Plus de thon durable d'ici 2027
L'ONU, cependant, se montre optimiste et, sur la page de son site Web dédié à la Journée mondiale du thon, écrit que le thon d'océan commun du projet FAO vise à garantir qu'en 2027 tous les principaux stocks de thon sont pris de manière durable, évitant le débordement et les dommages à la biodiversité.
Les données semblent déjà encourageantes mais pas encore suffisantes: sur 23 stocks de thon surveillés, seuls 2 se chevauchent toujours: une amélioration claire, mais il existe toujours un moyen de garantir une durabilité maximale.
Dans tous les cas, la vigilance reste cruciale. L'accord UNCLOS de 2023, connu sous le nom de «traité de la haute mer», marque une étape importante pour protéger la biodiversité marine, mais les défis sont encore nombreux. Le changement climatique, par exemple, modifie la reproduction du thon, les pousse vers des eaux plus éloignées et augmente les coûts des communautés côtières vulnérables.
Ce que nous pouvons faire
- Réduisez ou supprimez la consommation de thon, en particulier la boîte à faible coût.

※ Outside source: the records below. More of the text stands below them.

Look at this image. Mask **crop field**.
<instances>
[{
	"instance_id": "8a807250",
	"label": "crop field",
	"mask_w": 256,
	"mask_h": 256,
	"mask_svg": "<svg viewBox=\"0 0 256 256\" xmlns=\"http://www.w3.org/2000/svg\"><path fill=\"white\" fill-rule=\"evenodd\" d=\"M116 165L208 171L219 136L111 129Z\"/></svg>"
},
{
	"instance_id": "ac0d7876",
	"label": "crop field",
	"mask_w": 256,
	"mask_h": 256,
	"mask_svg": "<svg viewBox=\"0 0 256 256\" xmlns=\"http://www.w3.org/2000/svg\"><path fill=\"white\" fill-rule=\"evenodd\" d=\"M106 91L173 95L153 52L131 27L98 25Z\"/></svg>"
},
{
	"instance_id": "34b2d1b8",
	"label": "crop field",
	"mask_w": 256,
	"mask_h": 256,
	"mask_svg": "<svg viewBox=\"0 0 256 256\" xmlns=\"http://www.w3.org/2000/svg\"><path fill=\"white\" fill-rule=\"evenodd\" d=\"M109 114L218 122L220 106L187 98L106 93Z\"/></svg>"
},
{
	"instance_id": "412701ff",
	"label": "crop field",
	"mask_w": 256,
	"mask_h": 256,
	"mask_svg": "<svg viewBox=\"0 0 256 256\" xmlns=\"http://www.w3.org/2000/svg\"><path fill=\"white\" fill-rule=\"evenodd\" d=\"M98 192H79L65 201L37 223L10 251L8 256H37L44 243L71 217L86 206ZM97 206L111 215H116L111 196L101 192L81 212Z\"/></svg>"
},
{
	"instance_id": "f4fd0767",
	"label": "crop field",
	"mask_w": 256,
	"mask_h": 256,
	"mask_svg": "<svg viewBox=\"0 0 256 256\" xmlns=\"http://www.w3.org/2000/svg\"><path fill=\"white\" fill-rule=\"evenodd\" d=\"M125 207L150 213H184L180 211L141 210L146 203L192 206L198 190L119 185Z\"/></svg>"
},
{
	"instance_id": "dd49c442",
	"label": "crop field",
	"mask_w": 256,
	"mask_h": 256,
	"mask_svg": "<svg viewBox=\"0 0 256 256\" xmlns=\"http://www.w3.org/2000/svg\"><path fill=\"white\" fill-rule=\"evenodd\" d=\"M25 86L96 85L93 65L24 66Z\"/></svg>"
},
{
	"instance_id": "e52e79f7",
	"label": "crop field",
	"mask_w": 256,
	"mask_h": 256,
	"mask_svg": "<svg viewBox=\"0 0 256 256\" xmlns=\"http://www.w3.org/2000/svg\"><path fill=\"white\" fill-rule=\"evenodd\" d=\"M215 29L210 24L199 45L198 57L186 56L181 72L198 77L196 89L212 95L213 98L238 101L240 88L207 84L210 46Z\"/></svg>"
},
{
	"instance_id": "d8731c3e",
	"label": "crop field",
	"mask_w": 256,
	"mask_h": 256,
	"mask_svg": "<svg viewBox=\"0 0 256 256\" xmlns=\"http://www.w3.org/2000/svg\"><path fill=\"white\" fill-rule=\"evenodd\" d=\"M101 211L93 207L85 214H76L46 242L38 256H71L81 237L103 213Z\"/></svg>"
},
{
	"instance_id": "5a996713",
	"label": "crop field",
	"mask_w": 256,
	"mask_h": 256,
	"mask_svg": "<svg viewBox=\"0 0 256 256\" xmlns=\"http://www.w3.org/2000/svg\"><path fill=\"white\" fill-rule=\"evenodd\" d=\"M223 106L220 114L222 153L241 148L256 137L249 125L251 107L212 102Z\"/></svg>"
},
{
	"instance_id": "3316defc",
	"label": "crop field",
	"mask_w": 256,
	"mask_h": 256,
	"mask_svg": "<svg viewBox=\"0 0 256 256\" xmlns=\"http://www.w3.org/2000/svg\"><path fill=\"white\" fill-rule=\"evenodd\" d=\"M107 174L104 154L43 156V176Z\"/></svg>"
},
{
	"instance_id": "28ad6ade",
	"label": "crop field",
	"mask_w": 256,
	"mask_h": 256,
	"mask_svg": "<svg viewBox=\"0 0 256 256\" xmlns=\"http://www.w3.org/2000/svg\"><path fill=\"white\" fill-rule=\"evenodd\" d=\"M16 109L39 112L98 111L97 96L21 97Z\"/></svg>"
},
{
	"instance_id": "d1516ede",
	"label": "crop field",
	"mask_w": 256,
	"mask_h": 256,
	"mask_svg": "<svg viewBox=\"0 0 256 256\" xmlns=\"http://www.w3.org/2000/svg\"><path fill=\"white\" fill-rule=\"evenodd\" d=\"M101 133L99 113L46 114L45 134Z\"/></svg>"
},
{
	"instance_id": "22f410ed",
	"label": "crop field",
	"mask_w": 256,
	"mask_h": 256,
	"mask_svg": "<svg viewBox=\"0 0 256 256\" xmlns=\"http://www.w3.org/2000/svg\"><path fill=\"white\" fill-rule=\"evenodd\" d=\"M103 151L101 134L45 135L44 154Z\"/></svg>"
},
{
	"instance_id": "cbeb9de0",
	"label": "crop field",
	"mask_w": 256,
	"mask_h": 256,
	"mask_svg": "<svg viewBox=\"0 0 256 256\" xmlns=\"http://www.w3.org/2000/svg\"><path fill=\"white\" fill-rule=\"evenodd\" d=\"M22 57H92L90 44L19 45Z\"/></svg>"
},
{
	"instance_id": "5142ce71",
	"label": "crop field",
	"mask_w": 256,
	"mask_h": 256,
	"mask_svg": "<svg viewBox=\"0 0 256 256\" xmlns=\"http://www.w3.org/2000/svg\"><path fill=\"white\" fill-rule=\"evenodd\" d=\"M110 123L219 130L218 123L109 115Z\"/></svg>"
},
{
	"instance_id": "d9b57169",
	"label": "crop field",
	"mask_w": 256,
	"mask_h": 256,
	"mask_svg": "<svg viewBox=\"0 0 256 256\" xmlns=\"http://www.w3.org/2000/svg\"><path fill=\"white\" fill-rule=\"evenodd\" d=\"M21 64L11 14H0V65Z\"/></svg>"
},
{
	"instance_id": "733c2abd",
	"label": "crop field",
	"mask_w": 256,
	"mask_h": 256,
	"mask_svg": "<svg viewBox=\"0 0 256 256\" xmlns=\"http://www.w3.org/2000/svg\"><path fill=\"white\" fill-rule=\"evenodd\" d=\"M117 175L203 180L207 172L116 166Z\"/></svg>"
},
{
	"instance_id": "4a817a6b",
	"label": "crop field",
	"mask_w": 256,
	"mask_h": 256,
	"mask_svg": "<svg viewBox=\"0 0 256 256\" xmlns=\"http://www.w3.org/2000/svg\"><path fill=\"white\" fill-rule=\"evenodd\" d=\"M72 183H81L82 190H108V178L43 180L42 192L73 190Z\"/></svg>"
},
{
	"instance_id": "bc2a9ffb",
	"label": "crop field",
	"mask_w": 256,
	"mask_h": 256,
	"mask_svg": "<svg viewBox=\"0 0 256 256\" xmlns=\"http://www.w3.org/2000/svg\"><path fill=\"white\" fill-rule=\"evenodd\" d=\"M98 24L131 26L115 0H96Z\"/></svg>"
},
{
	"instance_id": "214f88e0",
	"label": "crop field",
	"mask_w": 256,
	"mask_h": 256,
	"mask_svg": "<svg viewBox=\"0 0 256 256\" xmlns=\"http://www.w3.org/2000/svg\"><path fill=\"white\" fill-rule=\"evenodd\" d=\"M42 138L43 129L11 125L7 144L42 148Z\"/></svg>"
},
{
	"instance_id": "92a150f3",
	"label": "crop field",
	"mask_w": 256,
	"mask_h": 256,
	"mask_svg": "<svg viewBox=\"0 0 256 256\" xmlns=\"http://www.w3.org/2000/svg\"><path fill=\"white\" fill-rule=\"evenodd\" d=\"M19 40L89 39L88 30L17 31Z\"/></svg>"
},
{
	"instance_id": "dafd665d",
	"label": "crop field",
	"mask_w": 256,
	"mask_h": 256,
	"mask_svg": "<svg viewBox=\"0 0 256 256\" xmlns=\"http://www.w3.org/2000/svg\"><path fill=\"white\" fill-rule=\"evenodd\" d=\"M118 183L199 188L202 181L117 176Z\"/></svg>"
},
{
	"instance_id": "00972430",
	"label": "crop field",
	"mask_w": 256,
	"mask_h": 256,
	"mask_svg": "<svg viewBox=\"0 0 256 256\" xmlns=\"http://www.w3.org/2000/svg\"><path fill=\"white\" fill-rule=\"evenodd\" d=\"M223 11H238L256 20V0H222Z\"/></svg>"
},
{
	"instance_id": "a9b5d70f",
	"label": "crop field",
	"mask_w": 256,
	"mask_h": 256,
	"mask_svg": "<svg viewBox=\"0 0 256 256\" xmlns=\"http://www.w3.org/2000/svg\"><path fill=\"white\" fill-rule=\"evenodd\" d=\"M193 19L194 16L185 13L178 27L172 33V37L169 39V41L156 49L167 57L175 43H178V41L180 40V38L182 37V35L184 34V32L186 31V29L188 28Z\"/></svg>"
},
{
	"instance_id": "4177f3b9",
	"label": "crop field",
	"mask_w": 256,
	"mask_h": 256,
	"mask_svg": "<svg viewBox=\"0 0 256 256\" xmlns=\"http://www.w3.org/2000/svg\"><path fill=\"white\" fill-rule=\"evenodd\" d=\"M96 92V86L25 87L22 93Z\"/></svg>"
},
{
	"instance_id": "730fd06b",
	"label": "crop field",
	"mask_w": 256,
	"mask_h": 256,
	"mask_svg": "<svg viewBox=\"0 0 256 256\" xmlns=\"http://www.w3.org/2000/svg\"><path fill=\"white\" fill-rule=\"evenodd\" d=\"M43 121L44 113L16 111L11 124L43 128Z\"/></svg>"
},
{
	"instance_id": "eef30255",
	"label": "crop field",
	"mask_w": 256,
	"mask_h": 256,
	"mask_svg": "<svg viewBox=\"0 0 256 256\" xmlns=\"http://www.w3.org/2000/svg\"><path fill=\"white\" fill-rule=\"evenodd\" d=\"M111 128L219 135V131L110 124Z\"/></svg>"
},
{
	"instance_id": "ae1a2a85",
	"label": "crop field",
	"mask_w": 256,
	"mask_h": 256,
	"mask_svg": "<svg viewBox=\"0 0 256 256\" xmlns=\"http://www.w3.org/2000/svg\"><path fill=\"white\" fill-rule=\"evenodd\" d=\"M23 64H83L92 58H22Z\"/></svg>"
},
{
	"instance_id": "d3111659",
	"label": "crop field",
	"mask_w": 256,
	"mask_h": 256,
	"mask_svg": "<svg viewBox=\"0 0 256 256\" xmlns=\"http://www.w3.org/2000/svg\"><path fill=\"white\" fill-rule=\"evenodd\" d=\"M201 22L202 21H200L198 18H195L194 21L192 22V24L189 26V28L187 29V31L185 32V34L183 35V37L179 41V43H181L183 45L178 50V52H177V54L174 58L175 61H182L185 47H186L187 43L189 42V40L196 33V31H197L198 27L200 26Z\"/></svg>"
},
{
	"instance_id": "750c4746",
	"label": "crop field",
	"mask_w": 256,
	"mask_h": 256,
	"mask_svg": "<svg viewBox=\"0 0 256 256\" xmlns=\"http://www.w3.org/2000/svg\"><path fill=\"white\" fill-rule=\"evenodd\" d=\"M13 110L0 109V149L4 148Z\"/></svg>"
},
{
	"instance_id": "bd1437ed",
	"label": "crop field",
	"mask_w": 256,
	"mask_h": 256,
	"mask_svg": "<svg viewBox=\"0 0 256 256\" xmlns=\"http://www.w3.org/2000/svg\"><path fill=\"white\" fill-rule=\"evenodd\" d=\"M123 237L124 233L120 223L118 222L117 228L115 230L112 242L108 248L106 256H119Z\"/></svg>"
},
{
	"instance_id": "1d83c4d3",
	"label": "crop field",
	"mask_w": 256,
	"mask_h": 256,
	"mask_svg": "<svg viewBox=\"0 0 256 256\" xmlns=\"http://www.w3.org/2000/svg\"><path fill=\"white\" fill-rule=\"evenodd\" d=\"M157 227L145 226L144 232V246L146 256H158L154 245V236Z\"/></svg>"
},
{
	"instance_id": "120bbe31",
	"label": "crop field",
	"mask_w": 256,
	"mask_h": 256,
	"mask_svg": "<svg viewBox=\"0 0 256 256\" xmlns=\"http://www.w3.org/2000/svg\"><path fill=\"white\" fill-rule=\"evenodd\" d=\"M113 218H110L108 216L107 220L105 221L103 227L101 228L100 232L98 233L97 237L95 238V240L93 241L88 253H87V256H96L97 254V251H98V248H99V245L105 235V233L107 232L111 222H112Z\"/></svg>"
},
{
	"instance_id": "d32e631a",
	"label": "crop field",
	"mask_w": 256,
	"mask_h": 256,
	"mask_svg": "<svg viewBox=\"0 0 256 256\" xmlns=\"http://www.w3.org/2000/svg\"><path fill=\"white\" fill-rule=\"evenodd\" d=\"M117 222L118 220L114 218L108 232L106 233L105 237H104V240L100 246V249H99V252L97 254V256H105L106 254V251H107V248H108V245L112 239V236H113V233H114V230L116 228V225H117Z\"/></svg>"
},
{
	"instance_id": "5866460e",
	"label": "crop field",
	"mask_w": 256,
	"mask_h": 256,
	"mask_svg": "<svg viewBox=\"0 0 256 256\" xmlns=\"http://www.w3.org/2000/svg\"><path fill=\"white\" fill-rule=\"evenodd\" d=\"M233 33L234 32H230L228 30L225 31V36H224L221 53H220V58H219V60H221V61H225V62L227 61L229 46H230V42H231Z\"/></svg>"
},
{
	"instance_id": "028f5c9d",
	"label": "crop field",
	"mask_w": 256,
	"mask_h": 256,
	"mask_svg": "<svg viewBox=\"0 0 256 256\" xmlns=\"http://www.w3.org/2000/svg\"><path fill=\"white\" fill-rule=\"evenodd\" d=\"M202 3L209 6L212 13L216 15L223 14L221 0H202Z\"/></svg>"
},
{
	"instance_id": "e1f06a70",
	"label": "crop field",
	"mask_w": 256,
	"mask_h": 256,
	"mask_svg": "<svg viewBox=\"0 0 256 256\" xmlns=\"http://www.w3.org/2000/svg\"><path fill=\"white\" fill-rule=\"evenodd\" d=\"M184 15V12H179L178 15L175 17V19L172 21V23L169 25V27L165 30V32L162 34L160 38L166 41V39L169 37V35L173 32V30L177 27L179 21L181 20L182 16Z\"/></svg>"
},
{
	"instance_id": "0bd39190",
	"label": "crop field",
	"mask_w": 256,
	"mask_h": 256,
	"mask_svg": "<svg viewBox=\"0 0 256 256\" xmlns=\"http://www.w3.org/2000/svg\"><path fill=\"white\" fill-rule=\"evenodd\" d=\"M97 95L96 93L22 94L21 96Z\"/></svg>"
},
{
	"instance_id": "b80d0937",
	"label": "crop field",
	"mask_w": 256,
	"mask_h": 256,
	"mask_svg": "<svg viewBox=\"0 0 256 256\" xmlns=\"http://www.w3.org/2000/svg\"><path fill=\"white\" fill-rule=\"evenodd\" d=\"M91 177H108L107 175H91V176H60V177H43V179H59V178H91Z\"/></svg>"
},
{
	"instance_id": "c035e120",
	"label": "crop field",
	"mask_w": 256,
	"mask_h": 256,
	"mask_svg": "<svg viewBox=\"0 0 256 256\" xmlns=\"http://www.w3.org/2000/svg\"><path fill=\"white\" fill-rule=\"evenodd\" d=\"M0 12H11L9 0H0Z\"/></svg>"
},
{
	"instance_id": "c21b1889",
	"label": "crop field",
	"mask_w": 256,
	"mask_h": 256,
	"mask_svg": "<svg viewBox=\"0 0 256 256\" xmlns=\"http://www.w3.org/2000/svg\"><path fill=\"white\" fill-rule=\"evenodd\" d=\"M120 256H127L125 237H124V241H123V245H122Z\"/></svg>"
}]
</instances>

- Choisissez uniquement des produits certifiés (par exemple, MSC ou « Pole et Ligne » pêche), même s'il faut dire que ces certifications ont été critiquées à plusieurs reprises pour une mauvaise transparence
- Préférez des alternatives végétales lorsque cela est possible
- Renseignez-vous et exercez une pression, soutenant les campagnes qui demandent la traçabilité et la pêche éthique
La Journée mondiale du thon n'est pas une opportunité de promotions au supermarché ou pour améliorer une autre recette gastronomique. C'est un avertissement, une invitation à faire de l'auto-criticisme et à changer le cours. Parce que le thon – comme beaucoup d'autres animaux marins – paie notre indifférence à un prix élevé.